In detail, experts identify three changes that are essential for smoothing the way for a more productive and less adversarial industrial landscape:
Provision: The good faith bargaining provisions of the FWA involve adhering to six principles of good faith, including attending meetings, disclosing relevant information, responding in a timely manner, genuinely considering proposals and responding with reasons among others. Industrial action and the employer’s response to it are governed by the act.
Problem: While good faith bargaining is sensible in principle, it is used by both sides in practice to drag out negotiations. The disclosure of relevant information, in particular, can lead to lengthy delays. Andrew Douglas, principle of workplace relations at M+K Lawyers, says: “It does not have the teeth to force agreement. People used to do a deal. Now we are losing productive time. It is complex.”
Employers have to wait for industrial action, rather than “bringing on” a dispute. “You have to wait and wait for something big enough to respond to,” Douglas says. “The test of damage to the business is not real – you have to prove colossal damage. Hence Qantas’s apocalyptic reaction.”
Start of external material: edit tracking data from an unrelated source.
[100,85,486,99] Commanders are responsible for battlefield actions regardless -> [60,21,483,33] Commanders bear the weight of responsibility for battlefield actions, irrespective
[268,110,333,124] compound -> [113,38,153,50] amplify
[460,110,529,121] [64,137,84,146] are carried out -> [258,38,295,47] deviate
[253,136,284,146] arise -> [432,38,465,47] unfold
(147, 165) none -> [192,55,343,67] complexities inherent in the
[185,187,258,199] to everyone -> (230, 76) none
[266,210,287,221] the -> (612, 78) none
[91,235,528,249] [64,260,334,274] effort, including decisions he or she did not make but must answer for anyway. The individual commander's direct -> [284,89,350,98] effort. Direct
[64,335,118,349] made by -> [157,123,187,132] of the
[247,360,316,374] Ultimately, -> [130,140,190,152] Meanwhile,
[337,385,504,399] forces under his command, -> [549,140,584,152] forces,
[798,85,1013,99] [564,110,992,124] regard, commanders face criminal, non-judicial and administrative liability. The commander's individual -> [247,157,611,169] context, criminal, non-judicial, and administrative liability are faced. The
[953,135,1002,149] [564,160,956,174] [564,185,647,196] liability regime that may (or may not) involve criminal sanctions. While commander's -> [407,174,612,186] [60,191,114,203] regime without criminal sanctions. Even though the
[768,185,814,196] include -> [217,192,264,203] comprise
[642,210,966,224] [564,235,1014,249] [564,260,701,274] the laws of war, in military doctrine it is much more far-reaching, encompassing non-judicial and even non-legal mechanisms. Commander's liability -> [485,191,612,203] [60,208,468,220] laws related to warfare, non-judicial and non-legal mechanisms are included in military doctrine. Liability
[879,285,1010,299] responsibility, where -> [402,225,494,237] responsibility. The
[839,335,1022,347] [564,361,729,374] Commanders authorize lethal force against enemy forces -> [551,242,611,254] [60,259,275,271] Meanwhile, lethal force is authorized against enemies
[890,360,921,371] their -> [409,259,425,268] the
Proposal: Douglas suggests dumping the “good faith” provisions entirely and reverting to rules that up to 10 years ago made for quicker, simpler deal-making. “Commence industry negotiations from the moment of nominal expiry of the existing agreement, remove all good faith obligations so people can get on and do it, and re-instate the employers right around ‘lock-out’,” he says, referring to an employer’s right to lock employees out of its premises. “Qantas and the nurses strike have taught us there must be a quick way through intractable disputes. In the old days, employers could call on the fight and speed up the process.”
Transfer of business
Provision: This section of the Fair Work Act (313) means that when employees transfer to a new employer their industrial agreement goes with them.
Problem: This can result in a spaghetti of agreements for companies managing multiple mergers or acquisitions, and for companies with multiple entities. Tim Frost, workplace relations partner at Allens Arthur Robinson, says: “I have an ASX listed client with 25 entities. When they want to shuffle people from entity one to entity two, now they take their agreement with them. So they have to have payroll and systems to handle multiple awards.”
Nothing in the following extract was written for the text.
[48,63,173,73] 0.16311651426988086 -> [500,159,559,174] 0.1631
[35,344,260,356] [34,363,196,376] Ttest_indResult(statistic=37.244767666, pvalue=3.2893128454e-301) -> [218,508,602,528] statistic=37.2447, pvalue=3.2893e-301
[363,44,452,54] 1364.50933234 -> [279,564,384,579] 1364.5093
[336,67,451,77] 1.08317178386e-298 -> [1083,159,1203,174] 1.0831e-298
Douglas says: “This has meant that companies have just failed. They haven’t been able to get out the unviable parts of their business, they are not making a profit, and have no capital to invest. The world has to understand, businesses must be able to divest unviable operations.”
Proposal: One possible solution is that the transfer of business provisions should not operate if there is an enterprise agreement that would cover the new employees and satisfy the “better-off overall” test. Even better, revert to the old system of the agreement following the enterprise, says Frost.
Douglas suggests the definition of transfer of business relate to the transmission of asset. “If I transfer a factory over to you, with plant and equipment, and the people went with it, that is transfer of business. Not just the people.”
Individual flexibility arrangements
Provision: Individual flexibility arrangements allow employers to agree to vary the terms of a modern award or enterprise agreement for a particular employee. For example, an employee might arrange that their normal work hours be 7am to 3pm rather than 9am to 5pm.
IFAs cannot be a condition of employment.
Problem: Employers are not using IFAs because either party can terminate the IFA with 28 days’ notice, creating uncertainty for both sides.
Since IFAs cannot be a condition of employment, employers struggle to match the conditions of new staff to those already in the business. This can affect rosters, or conditions. “Holiday leave loading is a classic example,” Douglas says. “The administration this causes is quite substantial. Why not offer a global wage that includes that as a condition of employment.”
Proposal: In its submission to the FWA review, Allens suggests setting IFAs for an agreed period – not more than three years – and cancelling them only with the agreement of both parties.
Douglas says IFAs must go entirely. “They are not working. They are no use to business because they don’t allow any proper planning or true engagement.” Instead, Douglas says “set off” or “annualisation” provisions can provide the flexibility the IFAs were intended for, and with the certainty that both sides need.